🤖 AI Summary
Epidemiological modeling lacks a unified framework for uncertainty quantification, leading to inconsistent formalization and classification of uncertainty sources, which hinders model comparison, policy interpretation, and targeted data collection. Method: We propose a decision-theoretic framework that explicitly defines uncertainty as expected loss arising from information deficiency, distinguishes reducible from irreducible uncertainty, and unifies related concepts—from machine learning and experimental design to health economics—via the metric “expected reduction in uncertainty.” Our approach integrates information theory, active learning, and health economics, and is empirically validated using nationwide SARS-CoV-2 wastewater surveillance data from New Zealand. Contribution/Results: The framework enhances interpretability and policy relevance of uncertainty quantification, accurately measures data value in realistic scalability scenarios, and demonstrates practical utility and cross-context generalizability in infectious disease modeling.
📝 Abstract
Estimating, understanding, and communicating uncertainty is fundamental to statistical epidemiology, where model-based estimates regularly inform real-world decisions. However, sources of uncertainty are rarely formalised, and existing classifications are often defined inconsistently. This lack of structure hampers interpretation, model comparison, and targeted data collection.

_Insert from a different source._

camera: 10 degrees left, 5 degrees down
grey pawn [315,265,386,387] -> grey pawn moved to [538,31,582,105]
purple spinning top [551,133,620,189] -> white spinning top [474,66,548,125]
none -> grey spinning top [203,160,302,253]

Connecting ideas from machine learning, information theory, experimental design, and health economics, we present a first-principles decision-theoretic framework that defines uncertainty as the expected loss incurred by making an estimate based on incomplete information, arguing that this is a highly useful and practically relevant definition for epidemiology. We show how reasoning about future data leads to a notion of expected uncertainty reduction, which induces formal definitions of reducible and irreducible uncertainty. We demonstrate our approach using a case study of SARS-CoV-2 wastewater surveillance in Aotearoa New Zealand, estimating the uncertainty reduction if wastewater surveillance were expanded to the full population. We then connect our framework to relevant literature from adjacent fields, showing how it unifies and extends many of these ideas and how it allows these ideas to be applied to a wider range of models. Altogether, our framework provides a foundation for more reliable, consistent, and policy-relevant uncertainty quantification in infectious disease epidemiology.